─── RECORD SET ───

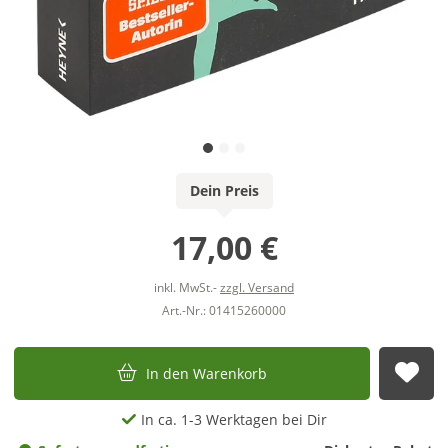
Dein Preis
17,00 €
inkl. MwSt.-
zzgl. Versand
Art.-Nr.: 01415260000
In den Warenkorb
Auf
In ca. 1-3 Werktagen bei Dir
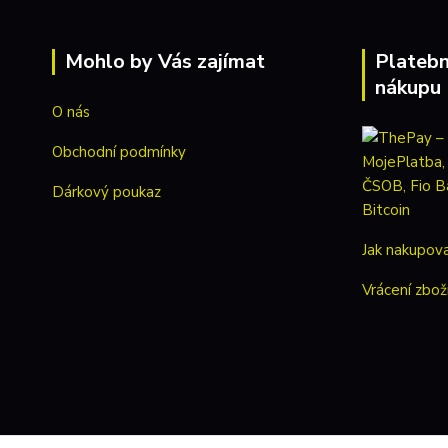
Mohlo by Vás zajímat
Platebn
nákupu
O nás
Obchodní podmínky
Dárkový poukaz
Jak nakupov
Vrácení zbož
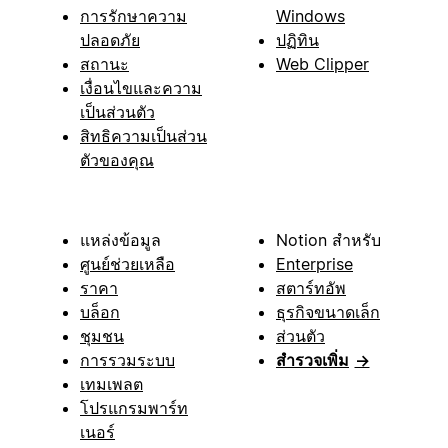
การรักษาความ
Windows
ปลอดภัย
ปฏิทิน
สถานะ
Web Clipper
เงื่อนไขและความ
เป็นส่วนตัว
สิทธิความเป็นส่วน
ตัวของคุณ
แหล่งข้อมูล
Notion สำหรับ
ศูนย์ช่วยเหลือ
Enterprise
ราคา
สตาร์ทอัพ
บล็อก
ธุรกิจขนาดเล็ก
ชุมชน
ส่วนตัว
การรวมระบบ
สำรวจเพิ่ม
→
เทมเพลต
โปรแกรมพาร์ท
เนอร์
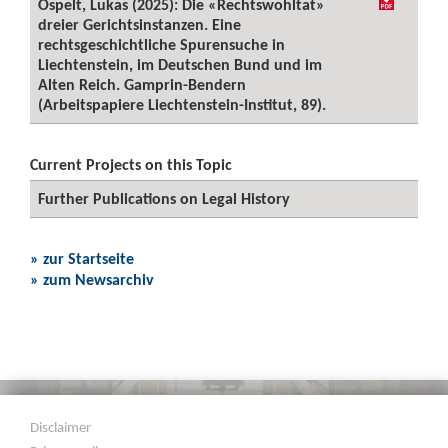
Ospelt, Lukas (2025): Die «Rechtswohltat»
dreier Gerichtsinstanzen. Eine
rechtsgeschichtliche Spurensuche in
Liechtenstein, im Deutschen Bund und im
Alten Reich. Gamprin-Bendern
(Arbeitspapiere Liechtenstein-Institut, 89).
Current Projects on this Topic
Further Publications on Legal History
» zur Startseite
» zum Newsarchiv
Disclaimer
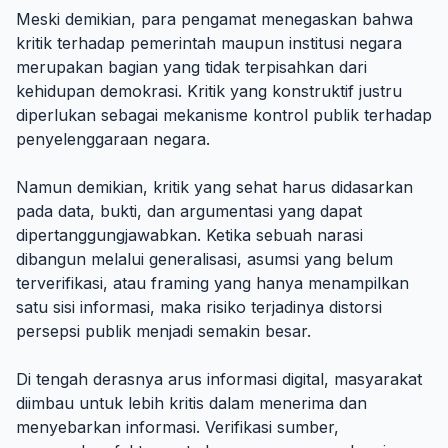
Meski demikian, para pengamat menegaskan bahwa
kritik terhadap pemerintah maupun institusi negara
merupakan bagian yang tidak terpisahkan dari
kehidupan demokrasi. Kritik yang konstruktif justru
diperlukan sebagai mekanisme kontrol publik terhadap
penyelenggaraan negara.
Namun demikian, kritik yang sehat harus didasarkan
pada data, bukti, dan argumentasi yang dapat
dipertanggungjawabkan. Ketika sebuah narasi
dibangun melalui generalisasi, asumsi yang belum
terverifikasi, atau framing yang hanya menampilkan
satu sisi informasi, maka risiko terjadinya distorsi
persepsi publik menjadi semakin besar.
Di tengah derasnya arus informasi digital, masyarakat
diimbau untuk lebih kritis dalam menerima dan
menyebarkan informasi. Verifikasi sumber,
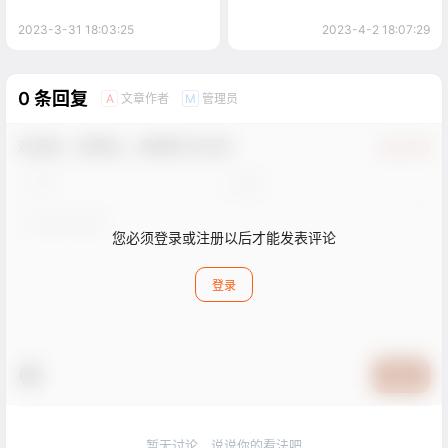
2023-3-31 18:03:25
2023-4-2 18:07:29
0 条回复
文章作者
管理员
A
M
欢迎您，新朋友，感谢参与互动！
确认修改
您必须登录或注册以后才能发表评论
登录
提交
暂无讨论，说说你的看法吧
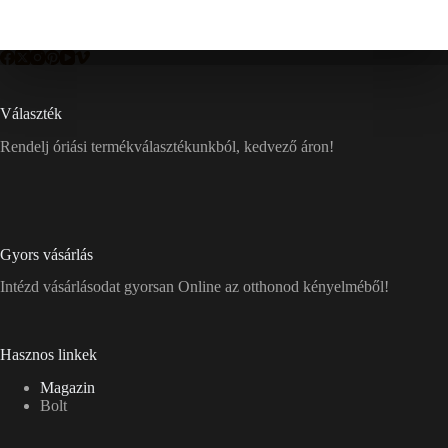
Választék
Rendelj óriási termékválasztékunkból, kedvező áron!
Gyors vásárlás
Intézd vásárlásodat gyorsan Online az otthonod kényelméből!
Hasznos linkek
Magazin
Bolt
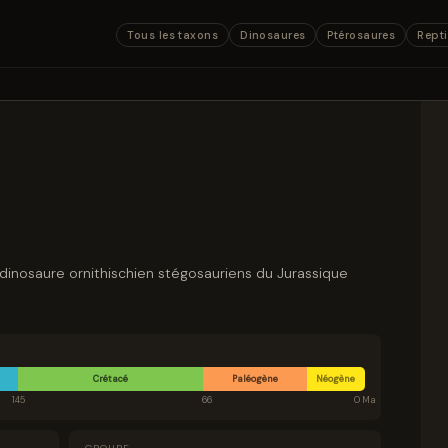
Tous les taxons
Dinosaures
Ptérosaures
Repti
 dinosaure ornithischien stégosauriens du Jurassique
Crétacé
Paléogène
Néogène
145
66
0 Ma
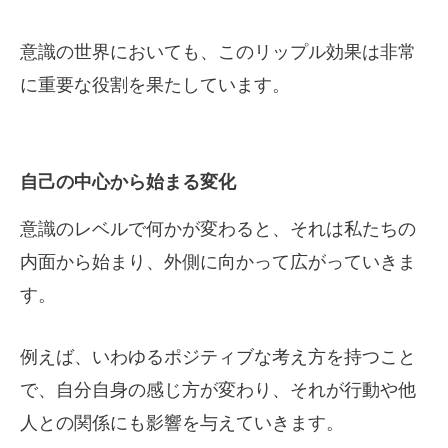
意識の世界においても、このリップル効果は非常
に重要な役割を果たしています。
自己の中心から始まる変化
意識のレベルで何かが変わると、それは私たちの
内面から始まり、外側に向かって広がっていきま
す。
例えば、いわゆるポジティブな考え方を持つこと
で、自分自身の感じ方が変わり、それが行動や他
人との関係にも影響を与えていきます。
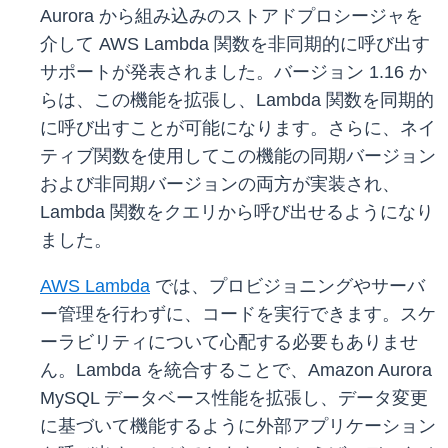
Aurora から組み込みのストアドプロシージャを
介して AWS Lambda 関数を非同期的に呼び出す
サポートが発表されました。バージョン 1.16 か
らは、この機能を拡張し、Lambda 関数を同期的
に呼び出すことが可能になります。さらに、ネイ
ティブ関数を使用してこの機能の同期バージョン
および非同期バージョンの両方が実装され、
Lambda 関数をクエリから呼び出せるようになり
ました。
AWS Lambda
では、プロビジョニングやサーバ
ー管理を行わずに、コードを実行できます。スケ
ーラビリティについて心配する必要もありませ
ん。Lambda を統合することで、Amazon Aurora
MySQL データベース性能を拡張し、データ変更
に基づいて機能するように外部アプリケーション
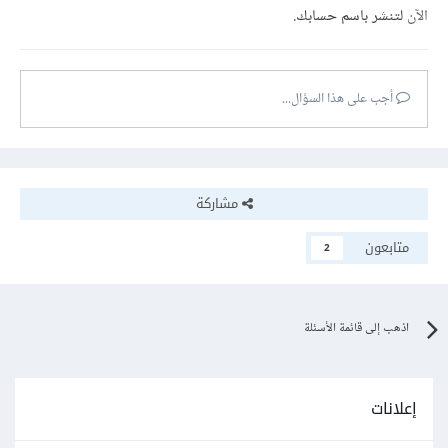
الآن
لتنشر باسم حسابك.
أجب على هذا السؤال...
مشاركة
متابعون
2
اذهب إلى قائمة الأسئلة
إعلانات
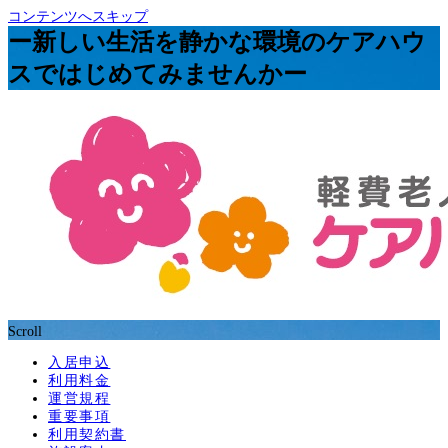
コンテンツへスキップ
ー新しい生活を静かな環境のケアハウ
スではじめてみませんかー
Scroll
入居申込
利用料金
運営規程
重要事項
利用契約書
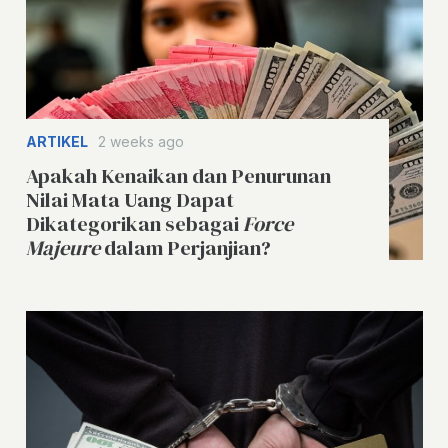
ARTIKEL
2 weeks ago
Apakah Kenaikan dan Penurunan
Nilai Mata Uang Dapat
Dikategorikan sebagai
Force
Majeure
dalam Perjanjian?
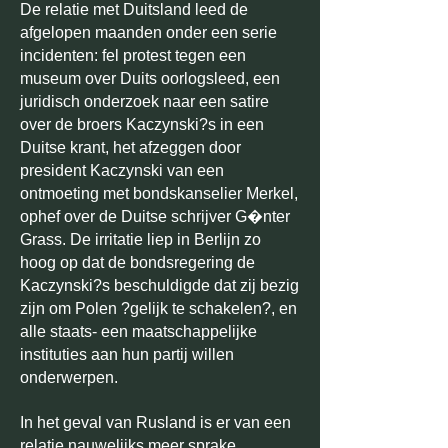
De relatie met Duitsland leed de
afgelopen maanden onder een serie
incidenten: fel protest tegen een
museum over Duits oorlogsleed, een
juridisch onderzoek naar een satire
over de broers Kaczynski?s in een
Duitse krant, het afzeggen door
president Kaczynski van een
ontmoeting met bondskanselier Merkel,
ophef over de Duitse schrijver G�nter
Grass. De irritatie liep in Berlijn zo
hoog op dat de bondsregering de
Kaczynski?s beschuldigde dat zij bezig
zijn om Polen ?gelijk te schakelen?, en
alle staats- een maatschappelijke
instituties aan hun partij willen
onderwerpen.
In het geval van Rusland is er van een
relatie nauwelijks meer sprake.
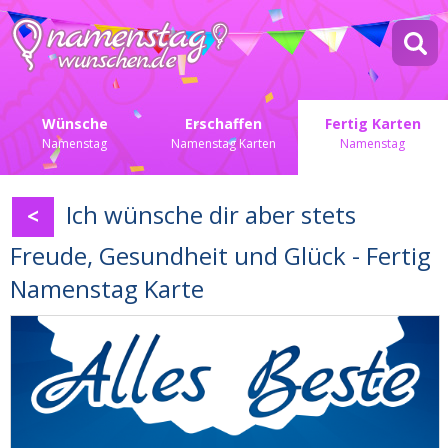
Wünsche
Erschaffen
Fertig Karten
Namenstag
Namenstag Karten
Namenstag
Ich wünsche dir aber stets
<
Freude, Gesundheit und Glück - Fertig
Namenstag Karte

───

◆ **WORK ITEM**: Retype the line containing "ontmoeting met bondskanselier" and each line after it through the last line of the entries above, exactly, with no pictures and nothing else.

◆ **COMPLETED TASK**:
ontmoeting met bondskanselier Merkel,
ophef over de Duitse schrijver G�nter
Grass. De irritatie liep in Berlijn zo
hoog op dat de bondsregering de
Kaczynski?s beschuldigde dat zij bezig
zijn om Polen ?gelijk te schakelen?, en
alle staats- een maatschappelijke
instituties aan hun partij willen
onderwerpen.
In het geval van Rusland is er van een
relatie nauwelijks meer sprake.
Wünsche
Erschaffen
Fertig Karten
Namenstag
Namenstag Karten
Namenstag
Ich wünsche dir aber stets
<
Freude, Gesundheit und Glück - Fertig
Namenstag Karte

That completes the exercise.